Jakarta – Direktorat Samapta Polda Metro Jaya melalui kegiatan Patroli Jaga Jakarta Perintis Presisi kembali menunjukkan komitmennya dalam menjaga situasi keamanan dan ketertiban masyarakat (kamtibmas). Dalam patroli dini hari yang dilaksanakan pada Sabtu hingga Minggu, 21–22 Februari 2025, petugas berhasil mengamankan sejumlah pelaku penjual obat-obatan terlarang jenis tramadol di wilayah Jakarta Pusat.

Direktur Samapta PMJ Wahyu Dwi Ariwibowo menyampaikan bahwa patroli tersebut merupakan langkah preventif dan represif dalam rangka menekan peredaran obat-obatan terlarang serta mencegah kejahatan jalanan.

“Patroli Perintis Presisi ini kami laksanakan secara rutin dan masif sebagai bentuk kehadiran negara di tengah masyarakat. Pada patroli dini hari, anggota mendapati adanya aktivitas penjualan obat terlarang dan langsung melakukan penindakan sesuai prosedur,” ujar Kombes Pol Wahyu.
Dalam kegiatan tersebut, tim patroli mengamankan empat orang terduga pelaku berikut barang bukti berupa 15 strip tramadol, satu unit handphone, dan dua dompet. Selanjutnya para terduga pelaku beserta barang bukti diserahkan ke Polsek Metro Tanah Abang guna proses hukum lebih lanjut.
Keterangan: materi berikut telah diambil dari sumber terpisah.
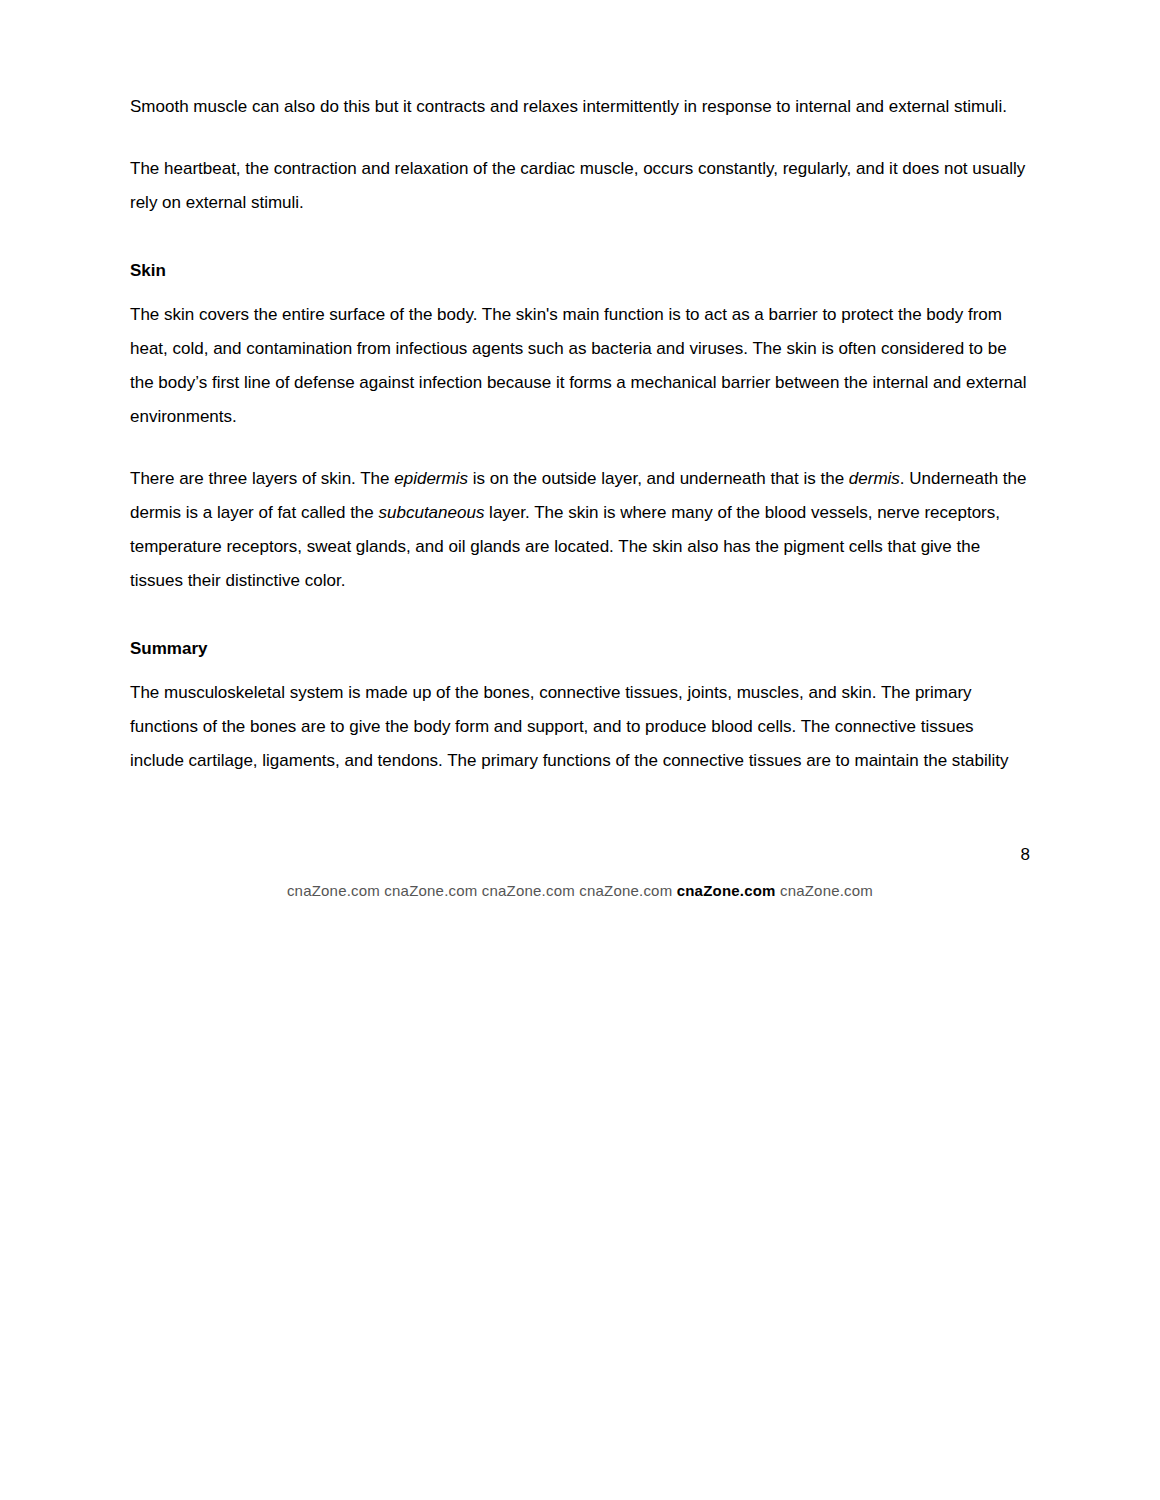Smooth muscle can also do this but it contracts and relaxes intermittently in response to internal and external stimuli.
The heartbeat, the contraction and relaxation of the cardiac muscle, occurs constantly, regularly, and it does not usually rely on external stimuli.
Skin
The skin covers the entire surface of the body. The skin's main function is to act as a barrier to protect the body from heat, cold, and contamination from infectious agents such as bacteria and viruses. The skin is often considered to be the body’s first line of defense against infection because it forms a mechanical barrier between the internal and external environments.
There are three layers of skin. The epidermis is on the outside layer, and underneath that is the dermis. Underneath the dermis is a layer of fat called the subcutaneous layer. The skin is where many of the blood vessels, nerve receptors, temperature receptors, sweat glands, and oil glands are located. The skin also has the pigment cells that give the tissues their distinctive color.
Summary
The musculoskeletal system is made up of the bones, connective tissues, joints, muscles, and skin. The primary functions of the bones are to give the body form and support, and to produce blood cells. The connective tissues include cartilage, ligaments, and tendons. The primary functions of the connective tissues are to maintain the stability
8
cnaZone.com cnaZone.com cnaZone.com cnaZone.com cnaZone.com cnaZone.com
Selain penindakan, patroli juga dilaksanakan dengan metode show of force, strong point, serta pemantauan di sejumlah titik rawan di wilayah Jakarta Pusat, Jakarta Selatan, dan Jakarta Barat, termasuk antisipasi balap liar dan gangguan kamtibmas lainnya. Seluruh rangkaian kegiatan berlangsung aman, tertib, dan kondusif.
“Dengan kehadiran patroli berskala besar ini, kami berharap masyarakat merasa aman dan terlindungi, serta peredaran obat terlarang maupun potensi gangguan kamtibmas dapat dicegah sejak dini,” tutup Kombes Pol Wahyu
Direktorat Samapta PMJ menegaskan akan terus meningkatkan intensitas patroli Perintis Presisi sebagai bagian dari upaya mewujudkan Jakarta yang aman, tertib, dan kondusif.